The Skein

As explained in pages 1.7 and 1.8 of Writing with Inform (“The Skein” and “A short Skein tutorial”), the Skein and Transcript panels are used to replay series of commands and examine the output. All the time you’re testing your game in the Game panel, Inform is quietly recording all of your commands and all of the output from the game. The commands are added to the Skein.

At any time you can switch to the Skein and double-click on a node (the Documentation calls them “knots”), and the game will first be compiled and then replayed from the start up to that knot. The Skein is like the Replay button in the top toolbar, except that it can replay any playing session, not just the most recent one.

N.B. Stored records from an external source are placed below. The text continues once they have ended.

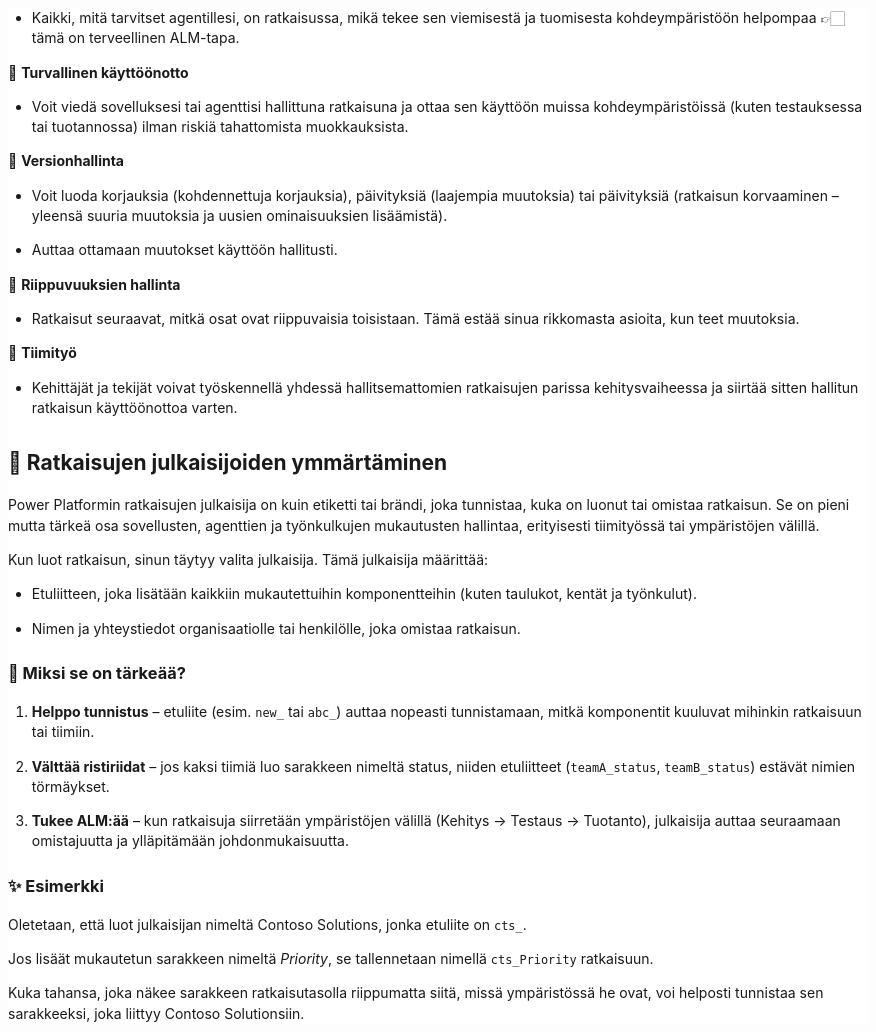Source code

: - Kaikki, mitä tarvitset agentillesi, on ratkaisussa, mikä tekee sen viemisestä ja tuomisesta kohdeympäristöön helpompaa 👉🏻 tämä on terveellinen ALM-tapa.

🧩 **Turvallinen käyttöönotto**

- Voit viedä sovelluksesi tai agenttisi hallittuna ratkaisuna ja ottaa sen käyttöön muissa kohdeympäristöissä (kuten testauksessa tai tuotannossa) ilman riskiä tahattomista muokkauksista.

🧩 **Versionhallinta**

- Voit luoda korjauksia (kohdennettuja korjauksia), päivityksiä (laajempia muutoksia) tai päivityksiä (ratkaisun korvaaminen – yleensä suuria muutoksia ja uusien ominaisuuksien lisäämistä).

- Auttaa ottamaan muutokset käyttöön hallitusti.

🧩 **Riippuvuuksien hallinta**

- Ratkaisut seuraavat, mitkä osat ovat riippuvaisia toisistaan. Tämä estää sinua rikkomasta asioita, kun teet muutoksia.

🧩 **Tiimityö**

- Kehittäjät ja tekijät voivat työskennellä yhdessä hallitsemattomien ratkaisujen parissa kehitysvaiheessa ja siirtää sitten hallitun ratkaisun käyttöönottoa varten.

## 🪪 Ratkaisujen julkaisijoiden ymmärtäminen

Power Platformin ratkaisujen julkaisija on kuin etiketti tai brändi, joka tunnistaa, kuka on luonut tai omistaa ratkaisun. Se on pieni mutta tärkeä osa sovellusten, agenttien ja työnkulkujen mukautusten hallintaa, erityisesti tiimityössä tai ympäristöjen välillä.

Kun luot ratkaisun, sinun täytyy valita julkaisija. Tämä julkaisija määrittää:

- Etuliitteen, joka lisätään kaikkiin mukautettuihin komponentteihin (kuten taulukot, kentät ja työnkulut).

- Nimen ja yhteystiedot organisaatiolle tai henkilölle, joka omistaa ratkaisun.

### 🤔 Miksi se on tärkeää?

1. **Helppo tunnistus** – etuliite (esim. `new_` tai `abc_`) auttaa nopeasti tunnistamaan, mitkä komponentit kuuluvat mihinkin ratkaisuun tai tiimiin.

1. **Välttää ristiriidat** – jos kaksi tiimiä luo sarakkeen nimeltä status, niiden etuliitteet (`teamA_status`, `teamB_status`) estävät nimien törmäykset.

1. **Tukee ALM:ää** – kun ratkaisuja siirretään ympäristöjen välillä (Kehitys → Testaus → Tuotanto), julkaisija auttaa seuraamaan omistajuutta ja ylläpitämään johdonmukaisuutta.

### ✨ Esimerkki

Oletetaan, että luot julkaisijan nimeltä Contoso Solutions, jonka etuliite on `cts_`.

Jos lisäät mukautetun sarakkeen nimeltä _Priority_, se tallennetaan nimellä `cts_Priority` ratkaisuun.

Kuka tahansa, joka näkee sarakkeen ratkaisutasolla riippumatta siitä, missä ympäristössä he ovat, voi helposti tunnistaa sen sarakkeeksi, joka liittyy Contoso Solutionsiin.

As you work on your game, the Skein can get pretty crowded with branches (Inform calls them “threads”) that are no longer needed. You can trim these out by right-clicking (Mac: Ctrl-clicking) and choosing “Delete all below”. But you won’t be allowed to delete the currently active thread — the one that represents the game that’s currently in progress in the Game panel. If you want to do that, you first need to click the Stop button in the toolbar. If you want to delete everything in the Skein, you can use the Trim button. This will get rid of everything except the currently active thread and any threads that you have locked.

As your game gets closer to being finished, the Skein will become quite useful. You can play the entire game manually from start to finish — until you get to the * You have won *** message (or whatever message you’re using to indicate victory) — and then open the Skein and lock the thread you’ve just created. Locking a thread will stop Inform from deleting it, even if you use the Trim button. In the Transcript panel, you can bless the output transcript for this thread. Blessing tells Inform that this is the output you hope to see in the final, released version of the game. Blessing has no actual effect on the game itself; it’s just a record-keeping function. It stores a transcript so that you can look at it later.

After making further changes in your game (to eliminate bugs, for instance, or to add features suggested by your testers), you can run the game again using the locked thread, as a quick check to make sure you haven’t done anything that makes the game unwinnable. You can then inspect the output in the Transcript to see what changes have appeared. Using the “Next diff” and “Prev diff” buttons, you can step through any changes that your recent work has made in the transcript.

There’s more to using the Skein and Transcript than we’ve covered in this brief overview.After you’ve been writing in Inform for a while, you’ll start to see how useful these features can be.